The board also decided to bring back the Champions Trophy, which was stopped after the 2017 edition. Former ICC CEO Dave Richardson said in 2018 that the tournament would clash with the 13-team ODI Super League. In the past, too, Full Member boards like the BCCI had said they did not want a Champions Trophy because it would hurt their bilateral revenues. So what made the ICC board bring back the tournament?
It provides a high-quality event in the ODI format at a time when there's a lot of T20 cricket. The only reason it was discontinued between 2019 and 2023 was to create the opportunity for a T20 World Cup every two years. We had a very successful Champions Trophy in 2017 from all measures - whether it was on-field, attendance, ratings.

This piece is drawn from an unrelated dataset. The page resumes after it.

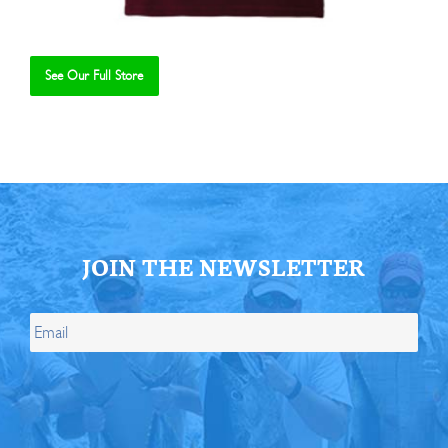
See Our Full Store
Se
JOIN THE NEWSLETTER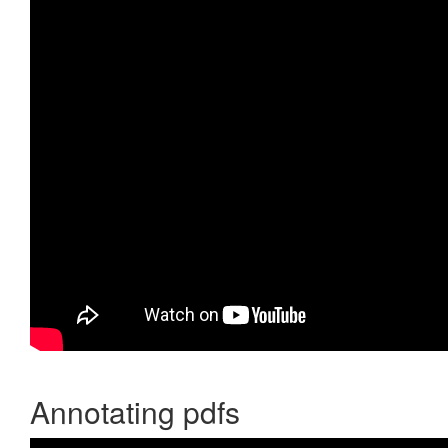
Annotating pdfs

It was a question of whether that event in the calendar added to the ODI pathway, which we felt it did. Again, it's the same format: eight teams, two groups of four - so a short, sharp, high-quality ODI event. It provides a focal point for that format between World Cups.

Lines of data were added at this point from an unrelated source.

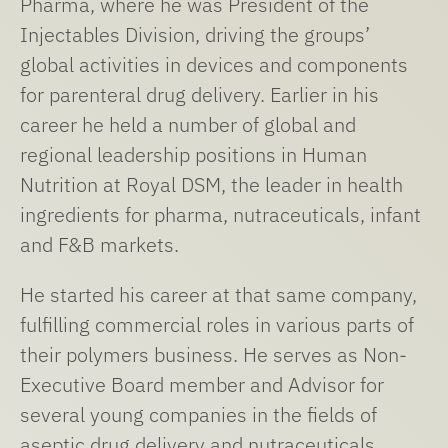
Pharma, where he was President of the
Injectables Division, driving the groups’
global activities in devices and components
for parenteral drug delivery. Earlier in his
career he held a number of global and
regional leadership positions in Human
Nutrition at Royal DSM, the leader in health
ingredients for pharma, nutraceuticals, infant
and F&B markets.
He started his career at that same company,
fulfilling commercial roles in various parts of
their polymers business. He serves as Non-
Executive Board member and Advisor for
several young companies in the fields of
aseptic drug delivery and nutraceuticals.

So what happens to the ODI Super League now?
Like the Test championship, the ODI Super League is one of those points of discussion with the members around the next FTP. The ODI Super League was about to start pretty much at the time that Covid struck and it's been significantly disrupted. As we push towards the  ODI World Cup and series start happening on a more frequent basis, the context around those matches will be important. Eight teams out of 13 are qualifying for a ten-team World Cup in India in 2023. What it looks like qualifying for a 14-team World Cup in 2027 still needs to be decided.
Can you talk about the removal of the bidding process to determine the hosts for global events? It appeared as if the ICC had made a u-turn on what had been originally agreed in October 2019?
The hosts' [selection] process is now underway. The most important part was finalising the calendar of events and the time of year in which those events would be played. What we have asked for is a preliminary technical submission. Which events is a particular member interested in hosting? Do they plan on hosting it on their own? Are they planning on hosting it in combination with another member country? Which venues are they proposing to use?
The reason that finalising the calendar was important was because the number of matches and the length of the tournament has a knock-on effect on the number of venues used. The number of matches in the ODI World Cup and the T20 World Cup are quite high - 54 and 55 matches respectively. That's going to take hosts with a fair degree of venue infrastructure to deliver those tournaments. With more teams, that also means training facilities and everything else. So there are going to be other events better suited to countries with a small number of venues.
The Champions Trophy is potentially where venues are much more manageable, from the point of view of a host. We will get these preliminary submissions, look at the time of year, and how suitable playing cricket is at that time of year for each of the countries. Then we will invite a small number to put together a detailed submission, including all the necessary commitments a host needs to make to the ICC. Then the board will make a decision in September.
This process is for men's events?
Yeah. The process has started for the eight senior men's events. For women's events, Under-19s, Test championship finals, the process will kick off later in the year.
So there will be no bidding process for the men's events?
Each interested country will be invited to put in a submission. In terms of bidding, if you're saying, putting together the best proposal or the best submission, then yes, absolutely [there is bidding]. If you're implying it's just whoever gives the most money, that will not be the case. That's not dissimilar to what happened in 2006, when potential hosts for the cycle from 2007 to 2015 needed to put in submissions.